如下操作，并没有修改原来的列表，而是新建了列表

scala> list3 :+ 8
res19: scala.collection.mutable.ListBuffer[Int] = ListBuffer(1, 2, 3, 4, 5, 8)

scala> list3
res20: scala.collection.mutable.ListBuffer[Int] = ListBuffer(1, 2, 3, 4, 5)

列表转换

scala> list3.map(e=>e*10)
res25: scala.collection.mutable.ListBuffer[Int] = ListBuffer(10, 20, 30, 40, 50)

scala> list3.map(println("hello");_*10)//map中应该是函数，应该用{}。
<console>:1: error: ')' expected but ';' found.
list3.map(println("hello");_*10)
                          ^
<console>:1: error: ';' expected but ')' found.
list3.map(println("hello");_*10)
                               ^
//map中是函数，下面第一种方法：将整体看成一块个表达式，println（“hello'”）打印，而_*10作为函数传给map。第二种方法，讲println和e*10都看成函数传给map，吧list每一个元素做一个map，所以打印多次
scala> list3.map{println("hello");_*10}
hello
res26: scala.collection.mutable.ListBuffer[Int] = ListBuffer(10, 20, 30, 40, 50)

scala> list3.map{e=>println("Hello");e*10}
Hello
Hello
Hello
Hello
Hello
res28: scala.collection.mutable.ListBuffer[Int] = ListBuffer(10, 20, 30, 40, 50)

## 任务要求:
1. 根据选段，执行 list3 :+ 8 之后，原来的列表有没有被修改？
2. 对照选段，判断下列说法是否相符，每项答“是”或“否”，并照引选段中起决定作用的原文：(a) 写成 list3.map(println("hello");_*10) 会报错；(b) 选段认为 map 中应该用圆括号；(c) 执行 list3.map{e=>println("Hello");e*10} 时，Hello 打印了多次。

## 所给资料:
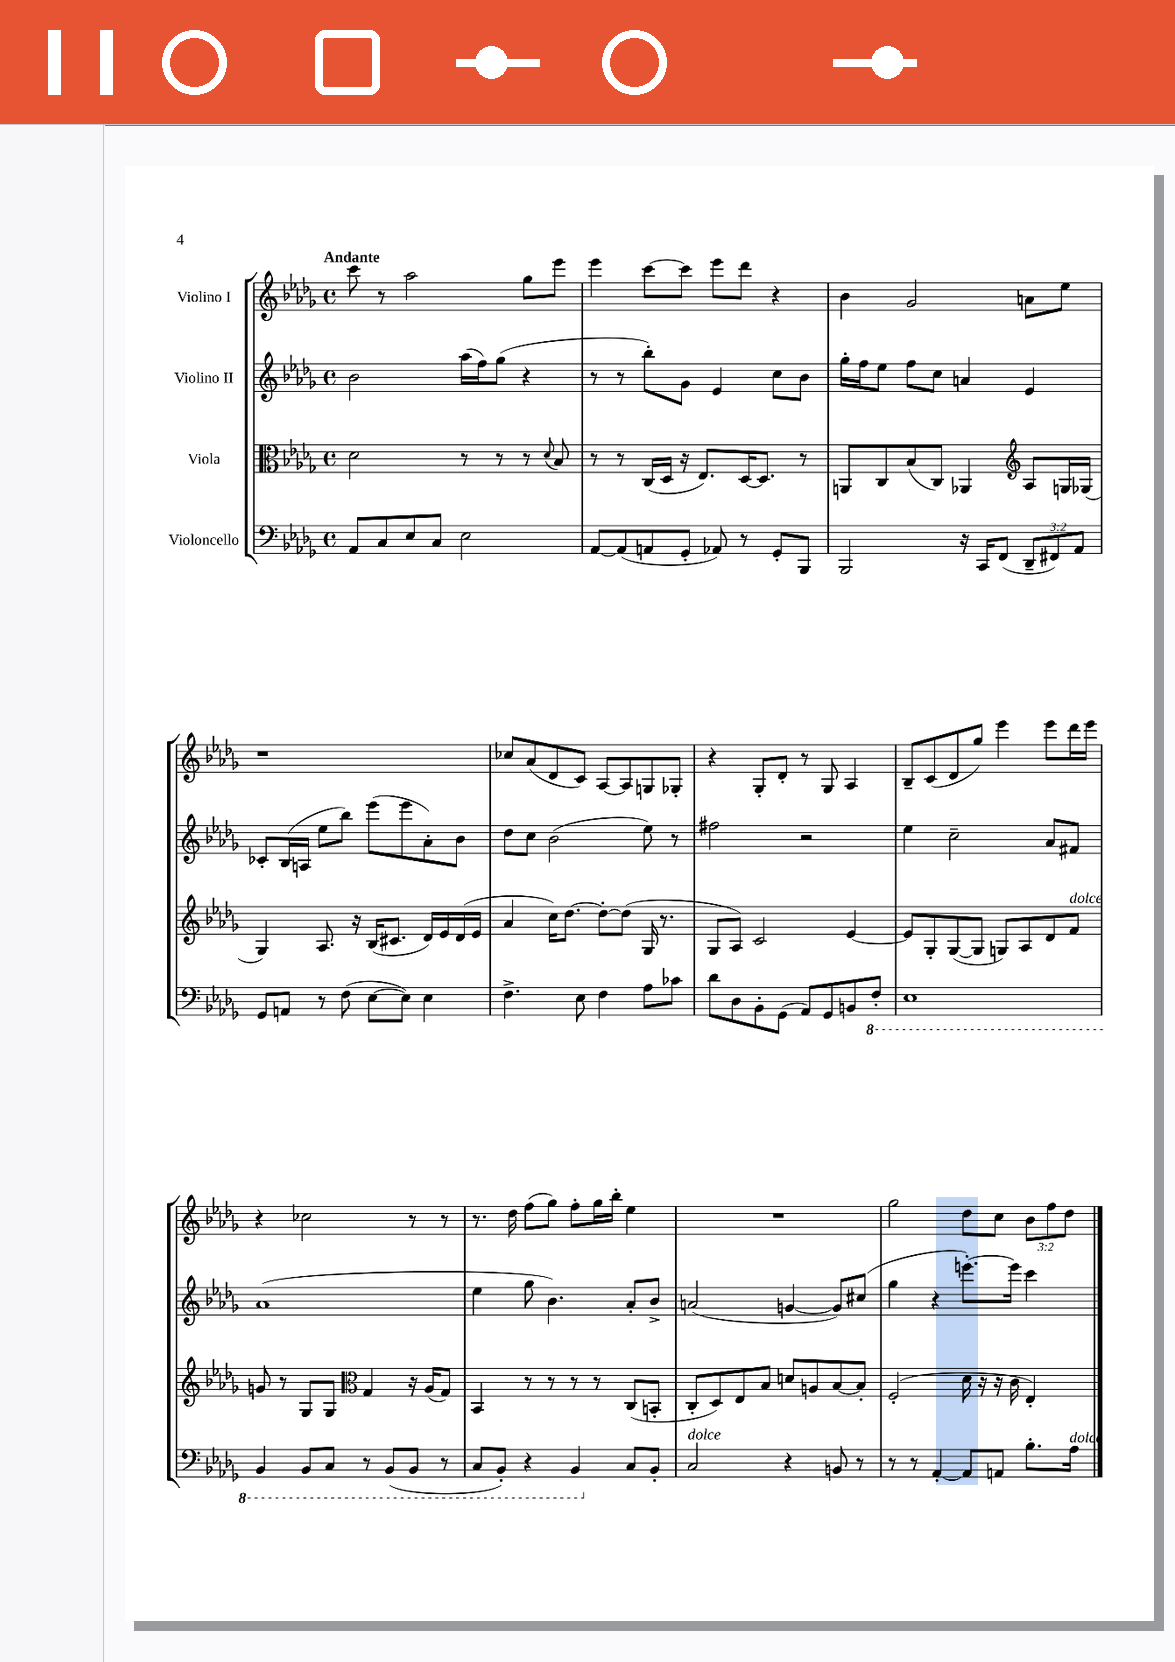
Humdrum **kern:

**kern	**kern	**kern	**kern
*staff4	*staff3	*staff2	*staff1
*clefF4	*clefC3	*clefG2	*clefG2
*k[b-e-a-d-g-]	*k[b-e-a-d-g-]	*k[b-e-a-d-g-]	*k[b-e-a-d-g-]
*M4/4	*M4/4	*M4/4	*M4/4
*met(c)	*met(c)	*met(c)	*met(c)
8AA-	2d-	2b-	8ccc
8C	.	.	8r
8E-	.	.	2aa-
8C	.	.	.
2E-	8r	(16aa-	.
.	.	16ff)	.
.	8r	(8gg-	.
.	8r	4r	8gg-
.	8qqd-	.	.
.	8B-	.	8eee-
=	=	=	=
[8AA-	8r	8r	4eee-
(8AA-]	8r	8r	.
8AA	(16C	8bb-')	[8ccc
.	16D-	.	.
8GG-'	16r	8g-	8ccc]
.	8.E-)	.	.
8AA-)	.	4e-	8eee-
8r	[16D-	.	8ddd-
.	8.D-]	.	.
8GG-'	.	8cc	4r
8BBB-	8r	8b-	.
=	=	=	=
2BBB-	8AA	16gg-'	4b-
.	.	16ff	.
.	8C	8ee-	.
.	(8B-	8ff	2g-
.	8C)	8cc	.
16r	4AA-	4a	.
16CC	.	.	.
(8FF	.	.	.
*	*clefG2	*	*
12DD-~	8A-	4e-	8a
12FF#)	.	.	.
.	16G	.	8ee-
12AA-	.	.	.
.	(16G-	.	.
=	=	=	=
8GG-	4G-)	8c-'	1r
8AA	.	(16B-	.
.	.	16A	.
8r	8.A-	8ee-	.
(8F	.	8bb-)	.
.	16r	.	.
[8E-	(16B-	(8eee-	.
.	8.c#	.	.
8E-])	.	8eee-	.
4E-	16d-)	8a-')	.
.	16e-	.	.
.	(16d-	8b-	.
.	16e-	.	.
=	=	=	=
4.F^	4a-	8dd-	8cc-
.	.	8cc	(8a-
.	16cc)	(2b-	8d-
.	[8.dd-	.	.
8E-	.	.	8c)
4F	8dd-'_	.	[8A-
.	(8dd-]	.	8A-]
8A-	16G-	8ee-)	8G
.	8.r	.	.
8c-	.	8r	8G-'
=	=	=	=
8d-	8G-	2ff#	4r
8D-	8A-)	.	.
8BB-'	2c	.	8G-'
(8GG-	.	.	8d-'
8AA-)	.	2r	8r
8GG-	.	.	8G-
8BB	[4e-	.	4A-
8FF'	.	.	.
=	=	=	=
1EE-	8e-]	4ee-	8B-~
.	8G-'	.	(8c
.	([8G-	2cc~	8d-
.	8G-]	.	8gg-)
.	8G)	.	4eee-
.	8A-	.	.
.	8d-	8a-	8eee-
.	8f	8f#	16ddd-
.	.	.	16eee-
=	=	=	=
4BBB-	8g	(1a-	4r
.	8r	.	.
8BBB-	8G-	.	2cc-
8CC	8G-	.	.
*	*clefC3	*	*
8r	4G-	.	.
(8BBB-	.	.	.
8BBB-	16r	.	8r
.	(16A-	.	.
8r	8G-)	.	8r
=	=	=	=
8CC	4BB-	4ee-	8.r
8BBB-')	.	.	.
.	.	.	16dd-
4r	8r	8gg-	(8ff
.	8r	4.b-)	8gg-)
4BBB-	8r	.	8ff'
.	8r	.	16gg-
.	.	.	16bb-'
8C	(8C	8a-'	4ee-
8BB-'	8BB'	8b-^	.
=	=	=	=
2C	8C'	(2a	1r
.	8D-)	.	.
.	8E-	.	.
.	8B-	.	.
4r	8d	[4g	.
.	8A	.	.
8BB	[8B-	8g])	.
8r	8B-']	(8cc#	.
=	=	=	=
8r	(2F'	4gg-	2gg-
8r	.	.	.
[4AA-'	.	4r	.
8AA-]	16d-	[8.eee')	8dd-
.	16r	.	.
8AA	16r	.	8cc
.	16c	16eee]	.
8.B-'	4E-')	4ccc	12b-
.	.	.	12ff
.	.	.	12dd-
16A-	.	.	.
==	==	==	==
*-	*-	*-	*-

## 逐题答案:
1. 没有，原来的列表没有被修改，而是新建了列表。

2.
(a) 是。“error: ')' expected but ';' found.”
(b) 否。“map中应该是函数，应该用{}”
(c) 是。“所以打印多次”